Текст:

▬▬▬▬▬▬▬▬▬▬

В этот день в воздухе произошел случай, вошедший в историю нашей фронтовой кинохроники. Группа штурмовиков, в которой летел оператор Борис Шер, подверглась нападению фашистских истребителей. Борис отложил в сторону киноаппарат и взялся за крупнокалиберный пулемет. Увидев в боевом прицеле атакующий его истребитель, Борис нажал гашетки пулемета. В рамке прицела Борис видел черные кресты, вспышку пламени, черный дым. Это произошло совсем недалеко от нашего аэродрома…

Я с нетерпением и тревогой ожидал возвращения группы штурмовиков. Вот они показались над аэродромом. Один, другой, третий. Какое счастье – самолет с тройкой на борту совершал посадку. Еще не зная, что произошло в воздухе, я обнял Бориса, спускавшегося с борта самолета. А летчики сбивчиво, взволнованно говорили:

– А говорили, не сажай к себе оператора, не сажай оператора. Какой молодец, ах, какой молодец!..

Тяжелым и грустным было совещание у командира полка. Четыре машины не вернулись на аэродром. В их числе была и та, на которой должен был лететь я, ее пилотировал рыжий, веснушчатый капитан Кучеров. Где-то в гуще брянских лесов вместе с боевой машиной сгорела и кинокамера, и пленка, на которой, вероятно, был запечатлен неповторимый кадр объятого пламенем аэродрома…

На следующий день мы с Борисом уезжали на другой участок фронта. По дороге заехали в дивизию Захарова. Он уже знал, что Шер награжден орденом Отечественной войны за сбитый в воздушном бою «фокке-вульф». Было ему также известно, что в воздухе сгорел самолет с камерой. Мы провели с Жоржем весь вечер. На столе был скромный ужин, состряпанный порученцем генерала. Кто знает, когда увидимся снова? Положив руку мне на плечо, сказал:

– А ведь мы, кажется, сквитались.

– В чем?

– Борис Свешников уже потом, в Москве рассказал мне, как ты ночью примчался к нему в Валенсию.

В голубых глазах генерал-майора мелькнули озорные искорки.

– Выпьем, – сказал он, – за орден Бориса…

* * *

В 1943 году президент Франции генерал де Голль во время своего визита в Москву наградил нескольких советских военачальников орденами Французской республики.

Офицерским крестом Почетного Легиона был награжден генерал-майор авиации, Герой Советского Союза, почетный мэр города Парижа, Георгий Нефедович Захаров, курносый голубоглазый Жорка, с которым мы побратались в трудные незабываемые дни боев за Мадрид.

Гренада, Гренада, Гренада моя…

Прошли годы. Материалы боевой испанской кинохроники, бережно хранимые в Государственном архиве СССР, использовались в фильмах, создаваемых во многих странах мира. Из этих материалов в 1938 году режиссер Эсфирь Шум смонтировала фильм «Испания», французский документалист Фредерик Россиф широко использовал съемки советских кинооператоров в своем великолепном фильме «Умереть в Мадриде», удостоенном премии Оскара, часто видел я свои кадры на экране телевизоров.

▬▬▬▬▬▬▬▬▬▬

Строки данных:
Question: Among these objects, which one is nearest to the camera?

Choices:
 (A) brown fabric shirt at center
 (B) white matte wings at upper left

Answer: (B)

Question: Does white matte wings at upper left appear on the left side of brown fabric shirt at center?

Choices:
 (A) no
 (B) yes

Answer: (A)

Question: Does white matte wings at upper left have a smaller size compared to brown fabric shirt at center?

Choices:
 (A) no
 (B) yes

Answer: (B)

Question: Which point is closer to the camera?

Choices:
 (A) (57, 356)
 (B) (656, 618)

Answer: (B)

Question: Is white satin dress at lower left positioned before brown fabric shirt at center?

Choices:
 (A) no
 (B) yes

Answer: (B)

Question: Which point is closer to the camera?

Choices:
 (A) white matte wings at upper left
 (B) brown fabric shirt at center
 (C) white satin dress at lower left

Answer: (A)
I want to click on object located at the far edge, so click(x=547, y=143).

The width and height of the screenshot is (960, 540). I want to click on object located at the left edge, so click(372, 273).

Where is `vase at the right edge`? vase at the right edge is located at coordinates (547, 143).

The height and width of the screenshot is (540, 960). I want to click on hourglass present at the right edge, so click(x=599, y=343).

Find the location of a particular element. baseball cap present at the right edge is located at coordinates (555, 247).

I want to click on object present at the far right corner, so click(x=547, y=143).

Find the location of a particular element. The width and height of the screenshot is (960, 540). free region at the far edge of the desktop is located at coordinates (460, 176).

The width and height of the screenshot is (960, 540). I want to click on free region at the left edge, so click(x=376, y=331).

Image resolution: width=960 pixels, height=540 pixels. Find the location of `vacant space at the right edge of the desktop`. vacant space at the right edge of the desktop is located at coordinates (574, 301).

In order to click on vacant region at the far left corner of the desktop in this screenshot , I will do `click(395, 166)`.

▬▬▬▬▬▬▬▬▬▬

Задания:
1: Объясните по тексту, за что оператор Борис Шер был награжден орденом Отечественной войны.
2: Какой режиссер, согласно тексту, смонтировал в 1938 году фильм «Испания»?
3: Перепишите из текста без изменений фрагмент от слов «Офицерским крестом Почетного» до слов «боев за Мадрид.».

Ответы на задания:
1: Его наградили за «фокке-вульф», сбитый в воздушном бою. Группу штурмовиков атаковали фашистские истребители. Шер отложил киноаппарат, взялся за крупнокалиберный пулемет и открыл огонь по атакующему истребителю.

2: Эсфирь Шум.

3:
Офицерским крестом Почетного Легиона был награжден генерал-майор авиации, Герой Советского Союза, почетный мэр города Парижа, Георгий Нефедович Захаров, курносый голубоглазый Жорка, с которым мы побратались в трудные незабываемые дни боев за Мадрид.